Yet another approach is to increase engaged time by ensuring that students stay on task. The teacher could use effective behavior modification to reward on-task behavior and punish deviant behavior or use effective strategies to enable students to understand and want to listen to the content of the lesson. Or the teacher could be careful not to bore other students while she must devote attention to the unique problems of isolated learners. These approaches would expand engaged time - the inner circle in Figure 2.2. Figure 2.4 shows an example of a teacher who has left the other factors alone and focused entirely on engaged time.

 

Figure 2.4. An example of increasing ELT by keeping the student engaged during all the allocated time.

 

 

 

Another approach is to increase the rate of success by assigning tasks that breed success and by monitoring progress and providing feedback as students complete appropriate assignments. This approach would increase the HSR area in Figure 2.3. An application of this approach is shown in Figure 2.5.

 

Figure 2.5. An example of increasing ALT by increasing High Success Rate.

 

 

 

As Figures 2.4 and 2.5 indicate, a focus on any of the four factors could lead to an increase in academic learning time and to improved learning. The ideal strategy, of course, would be to apply simultaneously all the approaches described here. Figure 2.6 describes the impact of this combined strategy.

 

 

Figure 2.6. An example of increasing ALT maximizing all the factors.

 

Whatever the area of instruction, students learn efficiently to the extent that they turn their class and study time into useful academic learning time. Neither class time nor study time automatically qualifies as academic learning time, but both may become academic learning time to the extent that the learner actively attends to relevant tasks with a high rate of success. A student who devotes 100 hours to academic learning time in a course will learn more than an equally capable student who devotes only 50 hours. However, a person allocating only 50 hours to study and spending 90 percent of it in active academic learning will learn more than an equally capable student who allocates 100 hours but spends only 30 percent of it in active academic learning.

An emphasis on "time-on-task" could give the false impression that the best way to enhance learning is to mechanistically increase the number of minutes or hours available for instruction or for study. If you have gotten this impression from this text, then either you are a careless reader or I am a bad writer. It is an oversimplification to expect that merely increasing time will enhance learning (Karweit, 1988). Increasing the time available for learning is not likely to be productive unless the learner uses that time productively (Blai, 1986). For this reason, this book emphasizes academic learning time (ALT) - a broader concept that focuses on both the quantity and quality of time devoted to learning. One of the best ways to ascertain whether students are using their time effectively is to converse with them frequently and to have them describe what they are thinking about (Peterson & Swing, 1992).

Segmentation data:
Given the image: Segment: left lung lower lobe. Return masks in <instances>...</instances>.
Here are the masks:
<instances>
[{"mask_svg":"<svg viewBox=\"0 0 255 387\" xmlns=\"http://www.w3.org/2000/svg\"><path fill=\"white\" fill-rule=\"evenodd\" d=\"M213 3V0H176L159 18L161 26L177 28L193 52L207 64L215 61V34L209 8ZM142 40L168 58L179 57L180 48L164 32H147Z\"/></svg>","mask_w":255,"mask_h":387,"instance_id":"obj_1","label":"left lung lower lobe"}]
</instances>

**Tasks:**
1/ According to the passage on academic learning time, what is one of the best ways to find out whether students are using their time effectively?
2/ List every source cited in parentheses in the passage on academic learning time.
3/ Pick up the passage on academic learning time after its final sentence and carry it forward.

**Answers to the exercises:**
1/ Converse with them frequently and have them describe what they are thinking about.

2/
Karweit, 1988
Blai, 1986
Peterson & Swing, 1992

3/
It is not sensible or useful to turn the concept of ALT into a mathematical equation that can prescribe instructional activities. The purpose of the concept is to get across the idea that the quality of educational time is extremely important. Brophy (1992) has pointed out that teachers who elicit greater achievement gains among their students do not merely maximize "time on task" (allocated or engaged time). They also spend a great deal of time actively instructing their students through interactive lessons that feature teacher-student discourse and relatively little time working without guidance. They stimulate their students to react to the curriculum in a thoughtful and successful manner. For the most successful teachers, instruction occurs during interactive discourse with students rather than during extended lectures, presentations, or demonstrations. It is this combination of quantity and quality that defines effective academic learning time.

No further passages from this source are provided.